A large reason why the LGBTQ+ community tends to flock together is a lot of us lose our families and friends. It's been ten years since I told my parents I was gay and I'm banned from family gatherings. If you have no real reason to as of yet seek out a community of support, that's not necessarily a bad thing. Once you come out and begin to feel, tragically, discrimination and homophobia you may at that time have a larger need for a community that supports you. It's easy to feel apathetic, because you haven't yet faced the same discrimination.
If you're still in school, go check out the LGBTQ+ Center, or the GSA and start talking to people and get involved. It can help you network and get support for when you do come out. If you're not, you may want to look for Pride events around you, or any local Queer groups that could give you a feeling of community.
Sexual orientation has always been around. The words for it may have changed, the attitudes for it may evolve with culture, but there have always been varying forms of attraction that you claim is a social construct.

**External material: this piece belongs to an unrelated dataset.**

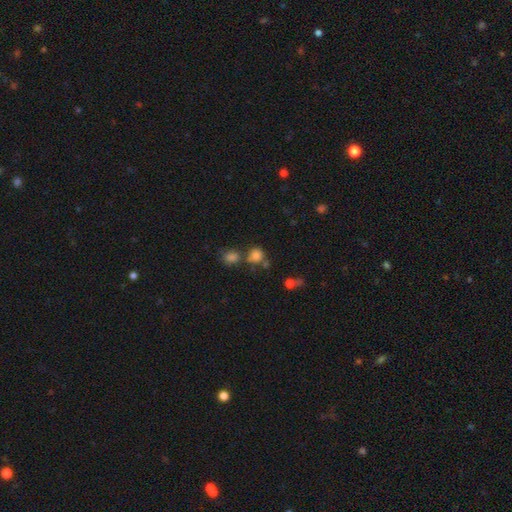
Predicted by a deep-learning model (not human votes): Morphology: type=smooth (77%); roundness=round (81%); merging=none (56%).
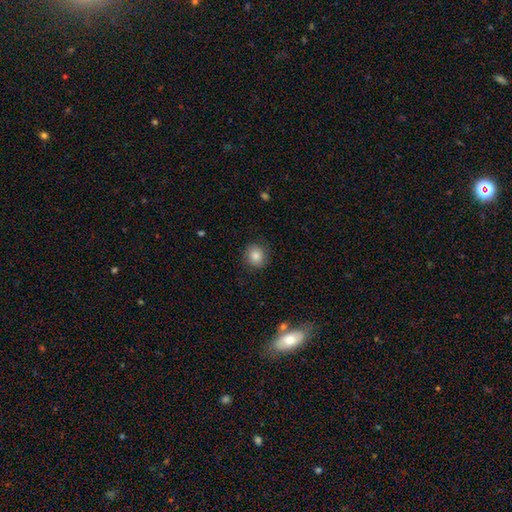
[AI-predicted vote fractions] smooth_or_featured: smooth (p=0.80) [alt: star or artifact p=0.10]
how_rounded: round (p=0.83) [alt: in between p=0.16]
merging: none (p=0.85) [alt: minor disturbance p=0.11]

I think he meant more the idea of sexual orientation as being a part of identity. For example, I think he's arguing Foucault's position that Homosexuality as an identity wasn't invented until recently, before then it was simply an act. Prior to discourses in the fields of psychiatry and medicine, no one could really claim to think of themself as being a homosexual individual
noble brown
31st July 2011, 07:04
Yes what he said...I think that I always thought that u were either gay or not, period. We are only socialized to think that which is what I meant by a social construct. What ur actually attracted to isn't. That's seems to be mostly if not completely biological. It would answer alot of contradictions that the idea of sexual orientation draws forth w/in the natural world. Sexuality should easily b a non issue. It sux that we've been brainwashed to think it matters. I hate the"system"
noble brown
31st July 2011, 07:11
Don't really know foucault well, I couldn't make it more then a few pages into him, but I was referring to the observation that pre roman cultures exhibited no evidence of any such thing as sexual orientation
jake williams
31st July 2011, 07:22
Recently I have accepted the fact that I am bisexual, but I'm troubled that I don't really feel any connection with the LGBT community...I feel like I should be enraged by everything thats going on but I just feel apathetic. I'm not out of the closet yet. I don't think I have like internalized homophobia or anything, I accepted my orientation and I'm at peace with it...I just feel like I should be connected to the LGBT community and whats going on...instead I just feel like its someone elses fight when in reality it's my fight too. Maybe it hasn't sunk in that I am a member of the LGBT...what should I do?
Just because you're sexually attracted to men and women doesn't mean you have any specific and special obligation to fight any specific sort of oppression. Homophobia is wrong and we should all do what we can to oppose it, but you don't have any more obligation to fight it than I do. It's more than understandable that you might decide that because it's an especially important issue for you personally, you're going to focus your energies on fighting that instead of something else, but it's also totally understandable that you might not come to this conclusion, and simply go about your day as you might've anyway.
Anti Propaganda
2nd August 2011, 17:00
Start getting more active in the radical LGBT community so you can fight for your rights.